**原文**
★ ★ ★

レビュー

「チャッピーに聞いたらさぁ」。要約者が“チャッピー”を知ったのは、中学生の息子との会話だった。

てっきりそういうニックネームの友人がいるのだと思って聞いていたら、生成AI「ChatGPT」のことだとは! 息子は普段からチャッピーと「フツーに話している」という。大人たちが生成AIの扱いに右往左往している間に、若者はこんなにも自然に仲良くなっていたのだ。
しかし、「人間のことばとAIのことばは本質的に異なる」と言うのは、慶應義塾大学教授で言語学者の川原繁人氏である。AIは人間が話すことばで流暢に返すが、その原理は「穴埋めクイズ」に近い。決して内容を理解してことばを発しているわけではないのだ。
とてつもないスピードで進化・浸透していくAIと、私たち人間はどうつき合っていけばいいのか。未だ正解は見えず、さまざまな意見の中で揺れている。そんな中、その答えを「一緒に考えよう」と川原氏が記したのが、本書である。
本書では「AI夢十夜」と表した10話の短編小説(会話劇)を通して、AIが抱える諸問題について考えていく。擬人化された個性的なAIたちが登場し、それぞれの立場からにぎやかに語り合う様子を、おもしろおかしく描いている。本要約では小説3話分に加え、巻末の解説を取り上げた。
AIへの理解を深めたい人、AIは「怖いもの」だと思っている人、AI依存になりかけている人など、AIについて考えたい人は手に取ってほしい。
AIとの適切な距離を見つけるきっかけになるはずだ。

本書の要点

・いつでも話を聞いてくれるAIは心強い存在だ。しかし、頼りきって現実の人間関係がおざなりになってしまうのは危険である。
・大規模言語モデルの学習法は「予測ゲーム」だ。AIはそれっぽい答えを出すが、決して理解して返しているわけではない。
・AIがなぜこんなにうまくいっているのか、未だによくわかっていない。
・AIは膨大な電力を消費する。特に画像生成時は膨大で、画像1枚生成するにはスマホのフル充電ほどの電力が必要となる。

★ ★ ★

**課題**
レビューのうち、「しかし、「人間のことばとAI」を含む語句で始まり「充電ほどの電力が必要となる。」で終わる部分を、一字一句そのまま書き写すこと。 上のレビューに書かれた内容だけに基づいて答えること。

★ ★ ★

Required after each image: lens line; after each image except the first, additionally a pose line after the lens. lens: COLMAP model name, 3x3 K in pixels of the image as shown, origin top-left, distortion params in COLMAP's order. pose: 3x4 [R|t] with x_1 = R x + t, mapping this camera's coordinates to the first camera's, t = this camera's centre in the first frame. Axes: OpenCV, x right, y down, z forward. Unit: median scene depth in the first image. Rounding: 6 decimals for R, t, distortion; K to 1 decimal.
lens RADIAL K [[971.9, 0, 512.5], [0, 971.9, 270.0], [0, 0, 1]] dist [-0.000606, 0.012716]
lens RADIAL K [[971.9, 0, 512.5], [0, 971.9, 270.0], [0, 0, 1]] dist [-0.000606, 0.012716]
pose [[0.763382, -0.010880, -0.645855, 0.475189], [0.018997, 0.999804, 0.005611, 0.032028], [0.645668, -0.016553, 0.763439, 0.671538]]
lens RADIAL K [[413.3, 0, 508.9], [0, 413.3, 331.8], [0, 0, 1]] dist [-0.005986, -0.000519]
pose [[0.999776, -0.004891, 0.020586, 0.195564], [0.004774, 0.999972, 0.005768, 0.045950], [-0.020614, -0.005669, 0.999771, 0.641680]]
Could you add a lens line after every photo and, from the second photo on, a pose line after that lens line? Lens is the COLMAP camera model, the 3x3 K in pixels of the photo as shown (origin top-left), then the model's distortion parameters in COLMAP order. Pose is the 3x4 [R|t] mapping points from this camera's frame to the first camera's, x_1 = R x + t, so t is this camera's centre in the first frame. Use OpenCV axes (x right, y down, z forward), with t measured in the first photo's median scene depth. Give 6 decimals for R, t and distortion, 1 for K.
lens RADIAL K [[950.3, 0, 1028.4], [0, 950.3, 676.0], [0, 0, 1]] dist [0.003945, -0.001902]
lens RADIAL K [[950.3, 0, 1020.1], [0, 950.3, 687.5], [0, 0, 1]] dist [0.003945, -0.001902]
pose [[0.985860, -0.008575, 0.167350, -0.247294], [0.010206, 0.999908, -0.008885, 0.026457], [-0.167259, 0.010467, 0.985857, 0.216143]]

★ ★ ★

**課題の出力**
しかし、「人間のことばとAIのことばは本質的に異なる」と言うのは、慶應義塾大学教授で言語学者の川原繁人氏である。AIは人間が話すことばで流暢に返すが、その原理は「穴埋めクイズ」に近い。決して内容を理解してことばを発しているわけではないのだ。
とてつもないスピードで進化・浸透していくAIと、私たち人間はどうつき合っていけばいいのか。未だ正解は見えず、さまざまな意見の中で揺れている。そんな中、その答えを「一緒に考えよう」と川原氏が記したのが、本書である。
本書では「AI夢十夜」と表した10話の短編小説(会話劇)を通して、AIが抱える諸問題について考えていく。擬人化された個性的なAIたちが登場し、それぞれの立場からにぎやかに語り合う様子を、おもしろおかしく描いている。本要約では小説3話分に加え、巻末の解説を取り上げた。
AIへの理解を深めたい人、AIは「怖いもの」だと思っている人、AI依存になりかけている人など、AIについて考えたい人は手に取ってほしい。
AIとの適切な距離を見つけるきっかけになるはずだ。

本書の要点

・いつでも話を聞いてくれるAIは心強い存在だ。しかし、頼りきって現実の人間関係がおざなりになってしまうのは危険である。
・大規模言語モデルの学習法は「予測ゲーム」だ。AIはそれっぽい答えを出すが、決して理解して返しているわけではない。
・AIがなぜこんなにうまくいっているのか、未だによくわかっていない。
・AIは膨大な電力を消費する。特に画像生成時は膨大で、画像1枚生成するにはスマホのフル充電ほどの電力が必要となる。